A sharper-than-expected rise in orders means that you should consider stepping up operations to meet the demand and counter potential backlog problems. A leveling off or decline may be your first hint that an industry slump or a recession is on the way. Or it could signal you to take a hard look at your company's sales efforts.
The conversion ratio -- purchase orders or contracts divided by inquiries -- measures your effectiveness in converting inquiries into sales. A decline in the ratio can mean that your promotional efforts are being directed at the wrong market. The promotion is drawing people to your company, but evidently not those who need your product or service. A decline can also mean that your sales force isn't closing on enough prospects. If the quality of inquiries improves or the sales force does a better job, that will show up as a rising trend on the conversion graph.
The conversion ratio is a significant barometer of future prospects and should be checked against both inquiries and purchase orders. If inquiries are increasing at the same time the ratio is falling, prospects aren't being converted into customers at earlier rates, which will mean trouble if inquiries should decline. When the conversion ratio increases while purchase orders remain the same or even decreases, chances are that your company isn't getting the message out about its product or service and that you'd do well to pick up your marketing efforts.
Most companies don't bother to monitor turnaround time, that is, the average amount of time from when orders are written to when they are shipped -- or completed, in the case of a service company. But a rising trend can spell trouble ahead. As purchase orders pour in, there's no better way to alienate customers than to take too long to fill the orders. Also, the cost of production is directly related to the length of turnaround time. When turnaround time increases, both wages and material costs per item are likely to rise, which means that potentially profitable sales can turn into losses.
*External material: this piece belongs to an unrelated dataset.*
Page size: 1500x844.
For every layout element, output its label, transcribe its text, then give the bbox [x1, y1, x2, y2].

For service companies, if it's taking longer and longer to complete projects, the problem may lie in managing the people who are fulfilling the contracts. For manufacturing companies, an extended turnaround time may signal trouble in managing the production area. It could also mean a problem with backlogs or delays in receiving supplies, areas described below that should be charted separately.
When orders are simply coming in faster than your staff can handle them, you have a potential problem with irate customers and canceled orders on your hands. But, by charting the average number of unfilled orders on a weekly basis, you will be able to spot the rising backlog early enough to make whatever adjustments are necessary. A Chicago training company we know has dealt with its backlog problem by keeping one trainer who is not fully booked on staff so the company can handle new orders, keep its backlog in check, and preserve customer goodwill.
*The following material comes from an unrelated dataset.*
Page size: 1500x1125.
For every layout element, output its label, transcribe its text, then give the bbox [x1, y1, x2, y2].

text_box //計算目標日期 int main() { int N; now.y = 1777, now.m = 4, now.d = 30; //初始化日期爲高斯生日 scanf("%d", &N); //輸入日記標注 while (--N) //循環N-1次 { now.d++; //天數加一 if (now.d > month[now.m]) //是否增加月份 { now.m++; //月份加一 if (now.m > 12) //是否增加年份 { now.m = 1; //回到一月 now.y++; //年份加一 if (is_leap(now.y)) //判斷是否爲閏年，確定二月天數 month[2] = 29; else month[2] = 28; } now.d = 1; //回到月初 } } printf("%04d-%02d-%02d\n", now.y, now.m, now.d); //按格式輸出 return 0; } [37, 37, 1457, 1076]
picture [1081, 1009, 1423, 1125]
Time required to receive ordered items
This is another category that often goes unmonitored: the amount of time between placing orders for supplies and receiving the goods. If your turnaround time is rising, it could be because a key supplier is falling behind on deliveries. By monitoring average delivery time of your main suppliers, you may discover that a supplier is having its own problems and you are being hurt as a result. If that is the case, you'll at least know what's causing the delays, and you can explore other ways to get your supplies when you need them.
The checklist by itself will not get you very far. The real value in the technique, if you are to correct potentially serious problems before it's too late, comes with regularly monitoring the items.